Por motivos que no vienen al caso, pero que darían para otra columna, hace unos días tuve que coger un avión Madrid-San Sebastián. Era 26 de diciembre y recuerdo que me sorprendió lo vacía que estaba la T4. Supongo que el día después de Navidad es uno de esos con una nube encima, en los que no pasa demasiado. Se empeñan en que el ‘Blue Monday’ tenga una fecha cuando, sin tener un nombre así, el 26 de diciembre o el dos de enero están ahí con su apatía histórica. En fin, que ni tuve que hacer cola en esa humillación personal que hemos aceptado sin rechistar y que se llama control, me comí un discretamente vulgar bocata de jamón en un Más Que Menos y me dirigí a mi puerta de embarque para tomar un avión que me llevaría al aeropuerto de Hondarribia, que por tener, no tiene ni cafetería.
Estaba preparando mi DNI y esperando a que llamasen al Grupo tres, cuando lo vi. Lógicamente, él entraba el primero al avión. Alto, con su tupé aguantando estoico el paso del tiempo, con la delgadez de quien envejece con estilo, enfundado en un traje seguramente hecho a medida, ahí caminaba Loquillo, ajeno a los tres ó cuatro tipejos que nos mirábamos asintiendo, como si confirmásemos que era él con otros. Se puede ser insensible a muchas cosas, pero a todos nos gusta ver a un famoso. De hecho, el tiempo que pasó hasta que pisé el avión lo invertí en mandar mensajes de WhatsApp contando que Loquillo iba en mi vuelo. Nota al pie: a los que nos aterra volar, nos da algo de calma pensar que un famoso viene en el avión, como si así fuese menos posible que se cayese. La de gilipolleces que produce el pavor, ¿verdad?
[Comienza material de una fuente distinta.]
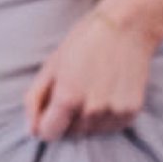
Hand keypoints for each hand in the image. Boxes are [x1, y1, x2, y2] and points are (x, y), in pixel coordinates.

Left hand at [22, 1, 160, 139]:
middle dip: (67, 118)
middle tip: (74, 89)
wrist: (126, 28)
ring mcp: (114, 113)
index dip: (45, 124)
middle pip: (71, 133)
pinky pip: (111, 127)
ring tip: (91, 88)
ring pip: (91, 132)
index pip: (49, 133)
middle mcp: (92, 110)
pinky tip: (106, 92)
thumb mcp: (51, 65)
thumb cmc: (82, 42)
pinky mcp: (131, 113)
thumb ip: (35, 99)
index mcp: (68, 97)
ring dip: (86, 118)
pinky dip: (105, 116)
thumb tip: (31, 130)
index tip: (48, 112)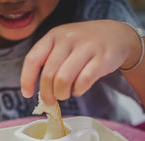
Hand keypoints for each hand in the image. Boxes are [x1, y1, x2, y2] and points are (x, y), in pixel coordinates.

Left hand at [20, 20, 141, 104]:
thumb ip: (49, 61)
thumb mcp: (63, 44)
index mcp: (53, 36)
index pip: (32, 59)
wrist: (117, 35)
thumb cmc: (83, 45)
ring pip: (63, 80)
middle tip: (50, 101)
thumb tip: (35, 90)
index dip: (27, 80)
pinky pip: (83, 81)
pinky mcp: (101, 58)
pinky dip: (78, 90)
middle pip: (48, 75)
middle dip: (47, 94)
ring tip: (65, 94)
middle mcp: (68, 39)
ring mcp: (86, 47)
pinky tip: (79, 89)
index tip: (27, 94)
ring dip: (62, 94)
Saludado el personal de vuelo, me debatía entre si decirle un “¡Dale, Loco!” a Loquillo o, simplemente, mirarle callado, como quien está acostumbrado a tratar con famosos. Me decanté por la segunda opción, para gozo de la decencia. Así que ahí estaba sentado Loquillo, en la primera fila del avión, junto a la ventanilla. En un segundo lo radiografié. Vi que miraba al frente, sabiéndose observado por todos los que entrábamos y disimulando como cuando evitas saludar a alguien por la calle fingiendo que miras al infinito. Le quedaba bien ese traje, ajustada la chaqueta y como un guante el pantalón, cuyas perneras se levantaban ligeramente, dejando ver unos calcetines de rombos muy mejorables y una tirita en la espinilla derecha. Sí, una tirita.
Loquillo llevaba una tirita en su pierna. Un tipo duro como él, con ese carácter indomable, usando una tirita. No sé por qué me enterneció tanto verlo así. De repente, el artista bajó a la tierra, se humanizó, desdibujó su halo. Idealizamos a los famosos, pero al final no son sólo tan mortales como nosotros, sino que también están repletos de cotidianidad, de la vulgaridad del día a día. Toman Gaviscol, desayunan Actimel, se cepillan los dientes y también usan tiritas, como el resto. Se me ocurren pocos elementos más democratizadores y humanos que esa tirita que llevaba Loquillo en su pierna. Volamos tranquilamente hasta San Sebastián, aterrizamos en esa pista liluputiense e intenté buscar al Loco entre la multitud, pero ya se había marchado como un Cadillac solitario.
Feliz lunes y que tengáis una gran semana.